→ **Problem statement**
Your answer should repeat the entries in full, exactly as given, with no pictures.

━━━━━ Data provided ━━━━━

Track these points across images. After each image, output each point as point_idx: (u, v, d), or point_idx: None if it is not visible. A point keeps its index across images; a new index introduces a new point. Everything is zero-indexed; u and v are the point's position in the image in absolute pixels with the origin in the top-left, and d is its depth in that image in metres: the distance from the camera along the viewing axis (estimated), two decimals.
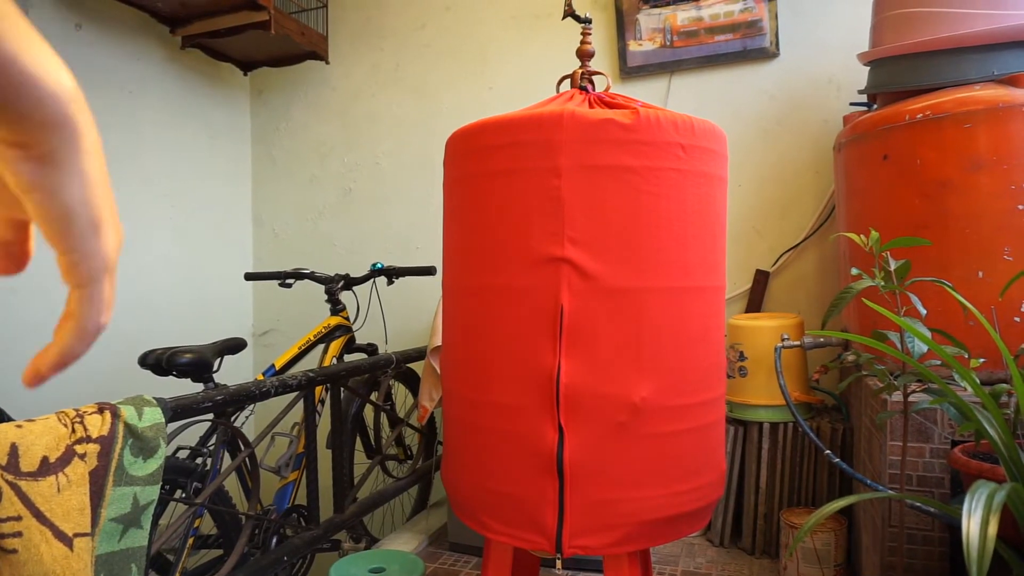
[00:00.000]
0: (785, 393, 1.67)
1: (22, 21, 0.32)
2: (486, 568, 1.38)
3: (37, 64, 0.32)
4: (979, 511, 0.84)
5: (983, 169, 1.49)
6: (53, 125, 0.33)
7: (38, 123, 0.33)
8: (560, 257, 1.22)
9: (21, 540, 1.01)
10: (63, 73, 0.33)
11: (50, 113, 0.33)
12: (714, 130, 1.31)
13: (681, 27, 2.38)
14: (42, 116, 0.33)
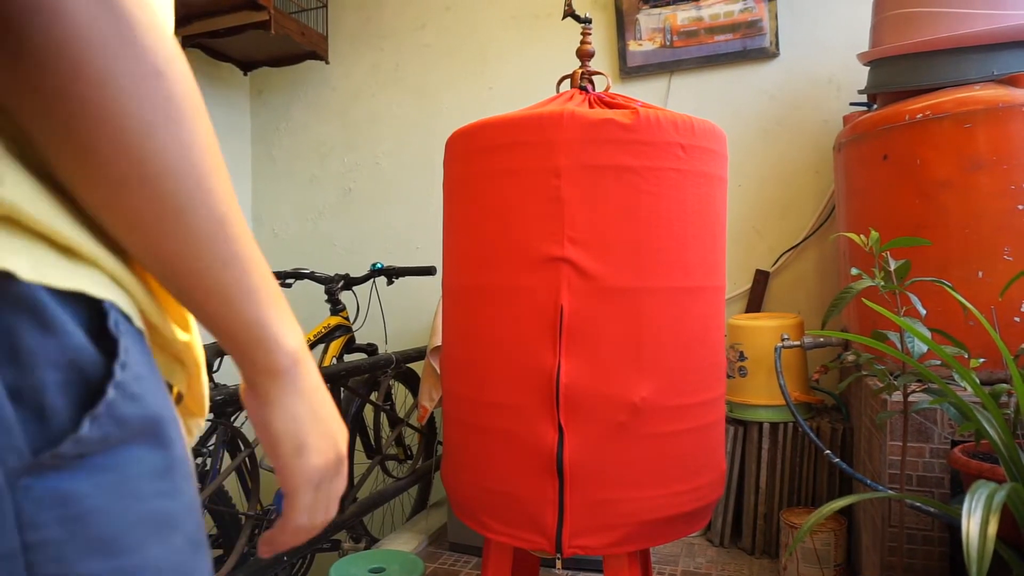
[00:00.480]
0: (785, 393, 1.67)
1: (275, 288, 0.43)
2: (486, 568, 1.38)
3: (279, 327, 0.43)
4: (979, 511, 0.84)
5: (983, 169, 1.49)
6: (275, 373, 0.44)
7: (262, 369, 0.44)
8: (560, 257, 1.22)
9: None
10: (294, 335, 0.44)
11: (276, 364, 0.43)
12: (714, 130, 1.31)
13: (681, 27, 2.38)
14: (268, 365, 0.44)
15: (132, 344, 0.37)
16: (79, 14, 0.31)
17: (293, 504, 0.47)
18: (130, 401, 0.35)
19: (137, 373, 0.36)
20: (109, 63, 0.32)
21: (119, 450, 0.35)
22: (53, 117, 0.32)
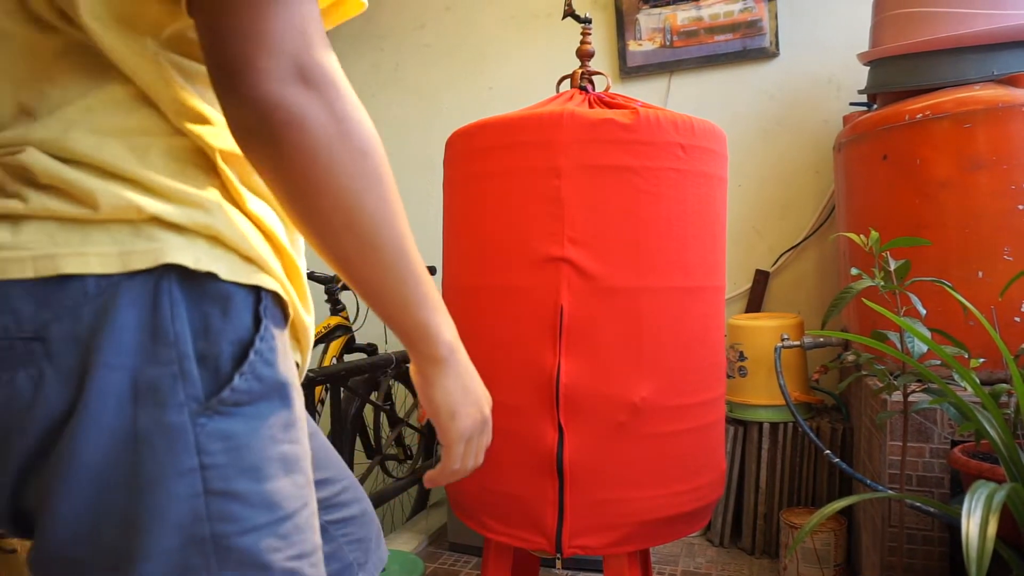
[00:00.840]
0: (785, 393, 1.67)
1: (437, 296, 0.58)
2: (486, 568, 1.38)
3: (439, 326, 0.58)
4: (979, 511, 0.84)
5: (983, 169, 1.49)
6: (435, 360, 0.60)
7: (426, 357, 0.60)
8: (560, 257, 1.22)
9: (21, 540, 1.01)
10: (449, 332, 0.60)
11: (436, 353, 0.59)
12: (714, 130, 1.31)
13: (681, 27, 2.38)
14: (430, 354, 0.59)
15: (273, 325, 0.51)
16: (318, 126, 0.46)
17: (448, 454, 0.65)
18: (266, 366, 0.49)
19: (272, 346, 0.50)
20: (334, 154, 0.47)
21: (260, 404, 0.49)
22: (293, 187, 0.48)
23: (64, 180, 0.46)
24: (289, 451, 0.51)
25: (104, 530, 0.46)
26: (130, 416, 0.45)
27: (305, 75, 0.45)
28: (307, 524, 0.53)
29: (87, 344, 0.45)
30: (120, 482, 0.45)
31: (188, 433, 0.46)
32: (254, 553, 0.48)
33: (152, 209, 0.46)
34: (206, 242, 0.48)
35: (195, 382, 0.46)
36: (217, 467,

━━━━━

→ **Answer to the problem**
Track these points across images. After each image, output each point as point_idx: (u, v, d), or point_idx: None if it is not visible. A point keeps its index across images; a new index introduces a new point. Everything is zero-indexed; u and v are the point's position in the image in absolute pixels with the origin in the top-left, and d is its depth in that image in metres: the distance from the camera along the viewing axis (estimated), two decimals.
[00:00.000]
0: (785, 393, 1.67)
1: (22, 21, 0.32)
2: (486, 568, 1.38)
3: (37, 64, 0.32)
4: (979, 511, 0.84)
5: (983, 169, 1.49)
6: (53, 125, 0.33)
7: (38, 123, 0.33)
8: (560, 257, 1.22)
9: (21, 540, 1.01)
10: (63, 73, 0.33)
11: (50, 113, 0.33)
12: (714, 130, 1.31)
13: (681, 27, 2.38)
14: (42, 116, 0.33)
[00:00.480]
0: (785, 393, 1.67)
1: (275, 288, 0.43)
2: (486, 568, 1.38)
3: (279, 327, 0.43)
4: (979, 511, 0.84)
5: (983, 169, 1.49)
6: (275, 373, 0.44)
7: (262, 369, 0.44)
8: (560, 257, 1.22)
9: None
10: (294, 335, 0.44)
11: (276, 364, 0.43)
12: (714, 130, 1.31)
13: (681, 27, 2.38)
14: (268, 365, 0.44)
15: (132, 344, 0.37)
16: (79, 14, 0.31)
17: (293, 504, 0.47)
18: (130, 401, 0.35)
19: (137, 373, 0.36)
20: (109, 63, 0.32)
21: (119, 450, 0.35)
22: (53, 117, 0.32)
[00:00.840]
0: (785, 393, 1.67)
1: (437, 296, 0.58)
2: (486, 568, 1.38)
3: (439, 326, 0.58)
4: (979, 511, 0.84)
5: (983, 169, 1.49)
6: (435, 360, 0.60)
7: (426, 357, 0.60)
8: (560, 257, 1.22)
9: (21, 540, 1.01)
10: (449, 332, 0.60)
11: (436, 353, 0.59)
12: (714, 130, 1.31)
13: (681, 27, 2.38)
14: (430, 354, 0.59)
15: (273, 325, 0.51)
16: (318, 126, 0.46)
17: (448, 454, 0.65)
18: (266, 366, 0.49)
19: (272, 346, 0.50)
20: (334, 154, 0.47)
21: (260, 404, 0.49)
22: (293, 187, 0.48)
23: (64, 180, 0.46)
24: (289, 451, 0.51)
25: (104, 530, 0.46)
26: (130, 416, 0.45)
27: (305, 75, 0.45)
28: (307, 524, 0.53)
29: (87, 344, 0.45)
30: (120, 482, 0.45)
31: (188, 433, 0.46)
32: (254, 553, 0.48)
33: (152, 209, 0.46)
34: (206, 242, 0.48)
35: (195, 382, 0.46)
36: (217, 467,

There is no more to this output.